Your goal ▸
Copy the listing word for word, beginning at the line that contains "3. Match common" and ending after the line that contains "- 500 Internal". Give only those lines.

::::::::

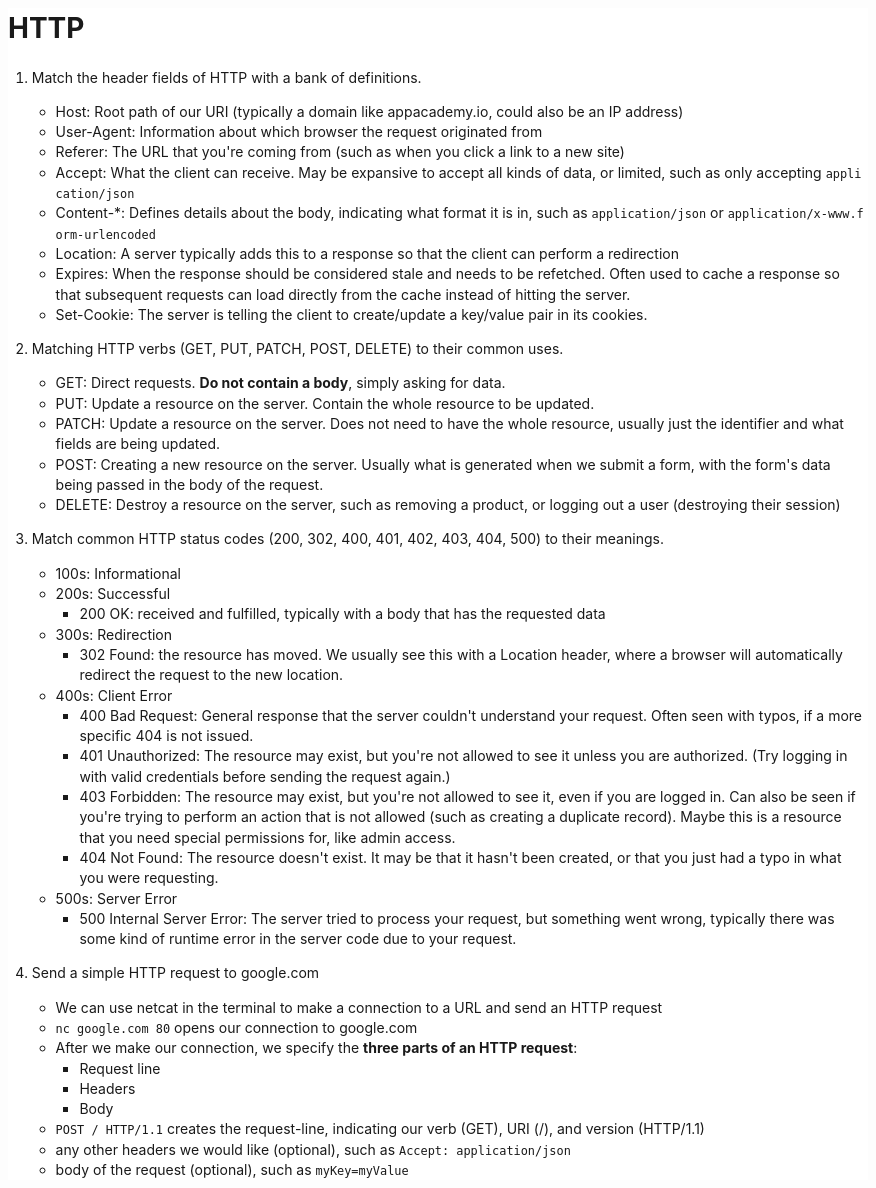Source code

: # HTTP
1. Match the header fields of HTTP with a bank of definitions.
    - Host: Root path of our URI (typically a domain like appacademy.io, could also be an IP address)
    - User-Agent: Information about which browser the request originated from
    - Referer: The URL that you're coming from (such as when you click a link to a new site)
    - Accept: What the client can receive. May be expansive to accept all kinds of data, or limited, such as only accepting `application/json`
    - Content-*: Defines details about the body, indicating what format it is in, such as `application/json` or `application/x-www.form-urlencoded`
    - Location: A server typically adds this to a response so that the client can perform a redirection
    - Expires: When the response should be considered stale and needs to be refetched. Often used to cache a response so that subsequent requests can load directly from the cache instead of hitting the server.
    - Set-Cookie: The server is telling the client to create/update a key/value pair in its cookies.

2. Matching HTTP verbs (GET, PUT, PATCH, POST, DELETE) to their common uses.
    - GET: Direct requests. **Do not contain a body**, simply asking for data.
    - PUT: Update a resource on the server. Contain the whole resource to be updated.
    - PATCH: Update a resource on the server. Does not need to have the whole resource, usually just the identifier and what fields are being updated.
    - POST: Creating a new resource on the server. Usually what is generated when we submit a form, with the form's data being passed in the body of the request.
    - DELETE: Destroy a resource on the server, such as removing a product, or logging out a user (destroying their session)

3. Match common HTTP status codes (200, 302, 400, 401, 402, 403, 404, 500) to their meanings.
    - 100s: Informational
    - 200s: Successful
        - 200 OK: received and fulfilled, typically with a body that has the requested data
    - 300s: Redirection
        - 302 Found: the resource has moved. We usually see this with a Location header, where a browser will automatically redirect the request to the new location.
    - 400s: Client Error
        - 400 Bad Request: General response that the server couldn't understand your request. Often seen with typos, if a more specific 404 is not issued.
        - 401 Unauthorized: The resource may exist, but you're not allowed to see it unless you are authorized. (Try logging in with valid credentials before sending the request again.)
        - 403 Forbidden: The resource may exist, but you're not allowed to see it, even if you are logged in. Can also be seen if you're trying to perform an action that is not allowed (such as creating a duplicate record). Maybe this is a resource that you need special permissions for, like admin access.
        - 404 Not Found: The resource doesn't exist. It may be that it hasn't been created, or that you just had a typo in what you were requesting.
    - 500s: Server Error
        - 500 Internal Server Error: The server tried to process your request, but something went wrong, typically there was some kind of runtime error in the server code due to your request.

4. Send a simple HTTP request to google.com
    - We can use netcat in the terminal to make a connection to a URL and send an HTTP request
    - `nc google.com 80` opens our connection to google.com
    - After we make our connection, we specify the **three parts of an HTTP request**:
        - Request line
        - Headers
        - Body
    - `POST / HTTP/1.1` creates the request-line, indicating our verb (GET), URI (/), and version (HTTP/1.1)
    - any other headers we would like (optional), such as `Accept: application/json`
    - body of the request (optional), such as `myKey=myValue`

::::::::

Solution to this task ▸
3. Match common HTTP status codes (200, 302, 400, 401, 402, 403, 404, 500) to their meanings.
    - 100s: Informational
    - 200s: Successful
        - 200 OK: received and fulfilled, typically with a body that has the requested data
    - 300s: Redirection
        - 302 Found: the resource has moved. We usually see this with a Location header, where a browser will automatically redirect the request to the new location.
    - 400s: Client Error
        - 400 Bad Request: General response that the server couldn't understand your request. Often seen with typos, if a more specific 404 is not issued.
        - 401 Unauthorized: The resource may exist, but you're not allowed to see it unless you are authorized. (Try logging in with valid credentials before sending the request again.)
        - 403 Forbidden: The resource may exist, but you're not allowed to see it, even if you are logged in. Can also be seen if you're trying to perform an action that is not allowed (such as creating a duplicate record). Maybe this is a resource that you need special permissions for, like admin access.
        - 404 Not Found: The resource doesn't exist. It may be that it hasn't been created, or that you just had a typo in what you were requesting.
    - 500s: Server Error
        - 500 Internal Server Error: The server tried to process your request, but something went wrong, typically there was some kind of runtime error in the server code due to your request.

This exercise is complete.